O estudo, publicado na revista “Newton”, da Cell Press, descobriu que, quando a luz penetra na casca intacta de um ovo de ave, ela é refletida várias vezes, e os fótons percorrem até dois metros dentro do minúsculo interior de quatro centímetros do ovo.
Ao iluminar a parte interna dos ovos de galinha, os pesquisadores poderiam determinar o sexo de um embrião em desenvolvimento, avaliar a qualidade do interior do ovo e verificar se os ovos intactos foram fertilizados.
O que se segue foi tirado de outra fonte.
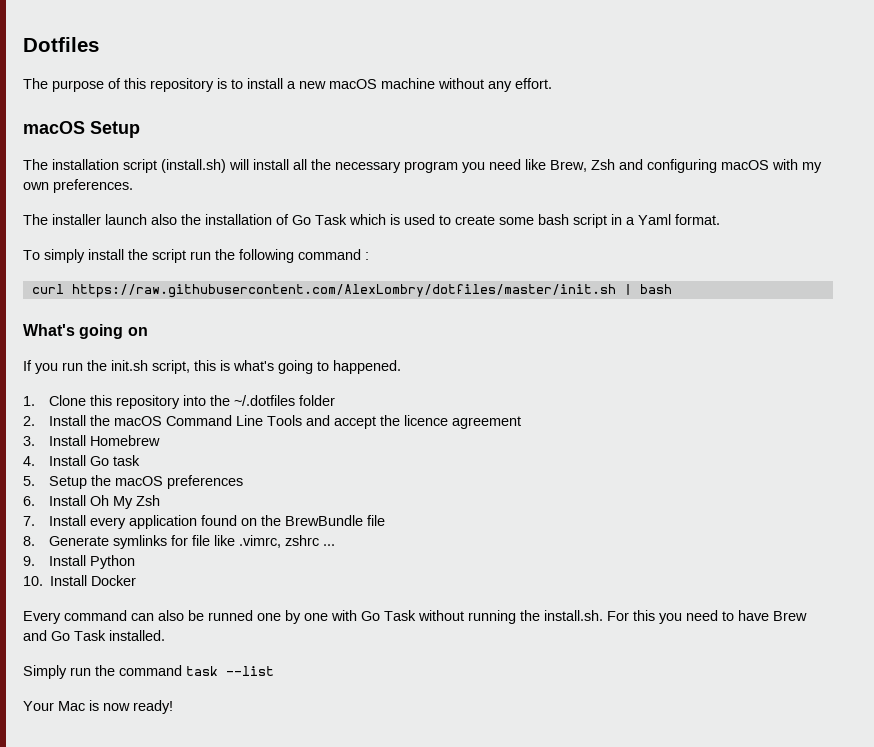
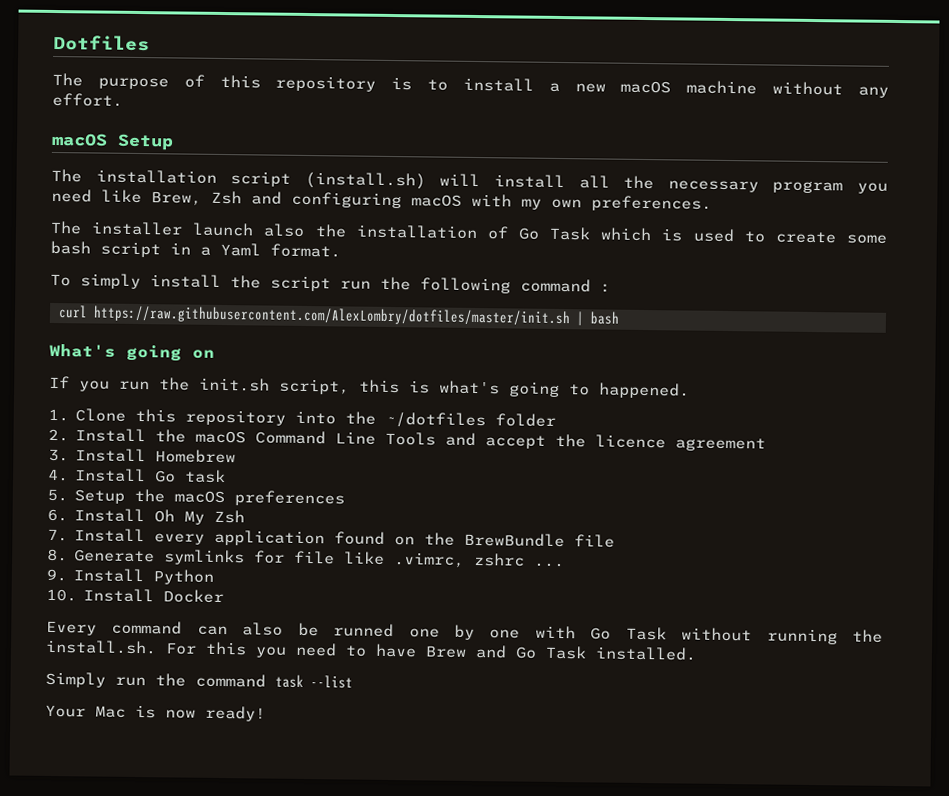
[234,395,296,406] ~/.dotfiles -> [385,411,487,429] ~/dotfiles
“Esse fenômeno, até então não observado, poderia ajudar a investigar o conteúdo do ovo de forma não invasiva, mesmo durante o desenvolvimento embrionário em ovos fertilizados e incubados, resolvendo assim o dilema ético do abate de pintinhos machos”, afirma Lennard van den Tweel, pesquisador da empresa de tecnologia de incubadoras HatchTech BV, na Holanda, e autor do estudo.
Como os pintinhos machos não podem botar ovos e não crescem rápido o suficiente para serem rentáveis, mais de 300 milhões são sacrificados a cada ano logo após o nascimento, apenas nas incubadoras europeias. Essa prática é amplamente rejeitada pelos defensores dos direitos dos animais, e muitos países estão promovendo leis para erradicá-la.
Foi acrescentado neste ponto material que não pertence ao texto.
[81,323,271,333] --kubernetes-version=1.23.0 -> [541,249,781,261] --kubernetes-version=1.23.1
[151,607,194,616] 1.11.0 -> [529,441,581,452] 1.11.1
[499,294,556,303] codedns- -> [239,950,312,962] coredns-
As técnicas de espectroscopia óptica, que revelam de forma não invasiva as propriedades físicas, químicas ou estruturais de uma amostra por meio da luz, têm sido tradicionalmente utilizadas na medicina, inclusive para mamografias e para monitorar a função pulmonar e cerebral, bem como para abordar questões agrícolas, como a medição de frutas e madeira, e aplicações ambientais, como o monitoramento da neve.
Embora essas técnicas baseadas na luz também tenham sido utilizadas para estudar as propriedades dos ovos, “a forma complexa como a luz se propaga através do ovo é amplamente desconhecida”, afirma van den Tweel.
Para investigar as propriedades ópticas desconhecidas dos ovos de galinha, os pesquisadores mediram o tempo que as partículas de luz, ou fótons, nos comprimentos de onda visíveis e infravermelhos próximos percorrem distâncias específicas ao atravessarem ovos inteiros, estudando o papel da casca como uma “esfera integradora” que retém os fótons dentro do espaço fechado. A equipe analisou o comportamento dos fótons à medida que a luz atravessa as cascas intactas, tanto antes da incubação quanto durante os oito dias de desenvolvimento embrionário.
“Dois metros é um comprimento de trajetória muito grande, difícil de ser igualado por outros materiais naturais. A descoberta do efeito de esfera integradora deu sentido imediato a vários estudos que mostravam caudas de emissão temporal que inicialmente haviam sido atribuídas à fluorescência”, comentam os pesquisadores.
No entanto, as propriedades ópticas “complexas e incomuns” dos ovos de galinha exigirão mais pesquisas utilizando outras abordagens para que os pesquisadores possam “desvendar” completamente seus dados e melhorar a sensibilidade da técnica desenvolvida neste estudo, ressalta van den Tweel.
Os pesquisadores também planejam estudar como os efeitos dos fótons que observaram se alteram ao longo do processo de desenvolvimento de um embrião de galinha e as propriedades ópticas de cada componente individual do ovo.
“A grande capacidade de dispersão da casca do ovo das aves pode ter evoluído para proteger o embrião da luz ultravioleta ou para reduzir a dissipação de calor quando os pais saem em busca de alimento”, concluem os especialistas.